Dataset items:

###

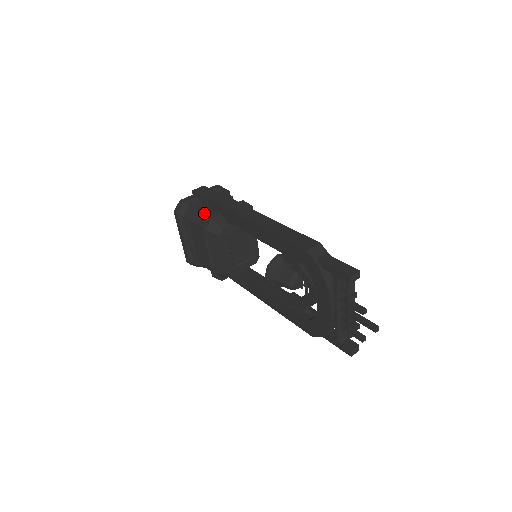
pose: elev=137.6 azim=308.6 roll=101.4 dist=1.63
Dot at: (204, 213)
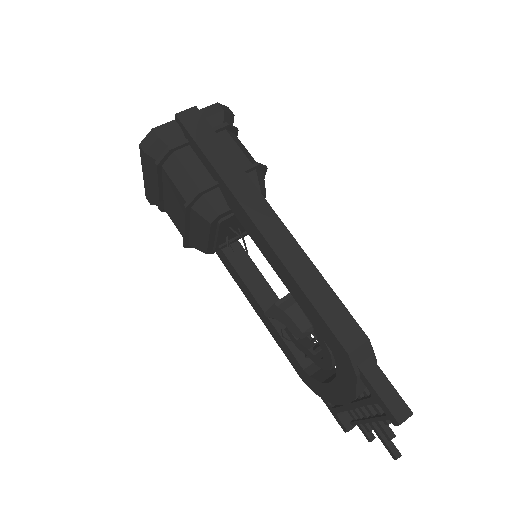
Dot at: (192, 175)
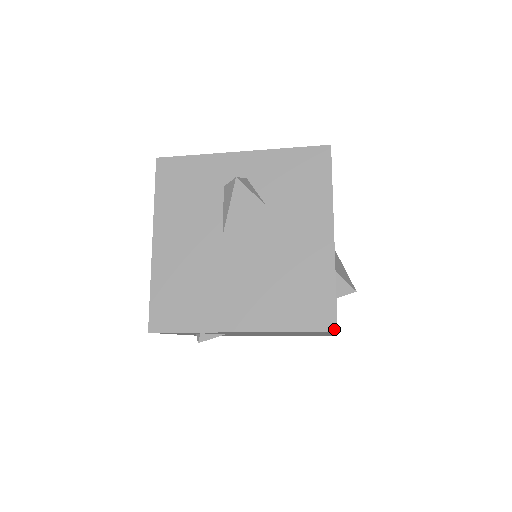
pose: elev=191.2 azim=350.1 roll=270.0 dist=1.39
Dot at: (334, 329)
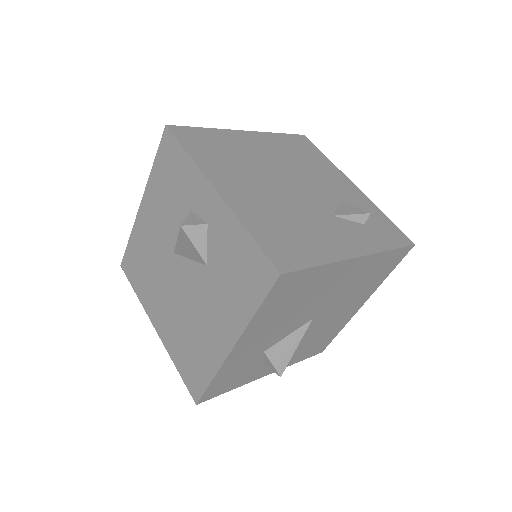
Dot at: (195, 401)
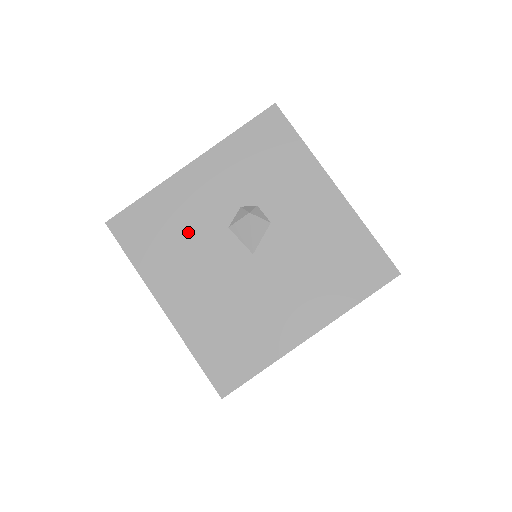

###

Turn all the records above into a numbered list with one line per item, dropping any blank lines. Omit the pictures from your answer.

▶ OUTPUT FOR THIS EXERCISE
1. pose: elev=137.6 azim=308.6 roll=101.4 dist=1.63
2. Dot at: (204, 213)
3. Dot at: (192, 175)
4. pose: elev=191.2 azim=350.1 roll=270.0 dist=1.39
5. Dot at: (334, 329)
6. Dot at: (195, 401)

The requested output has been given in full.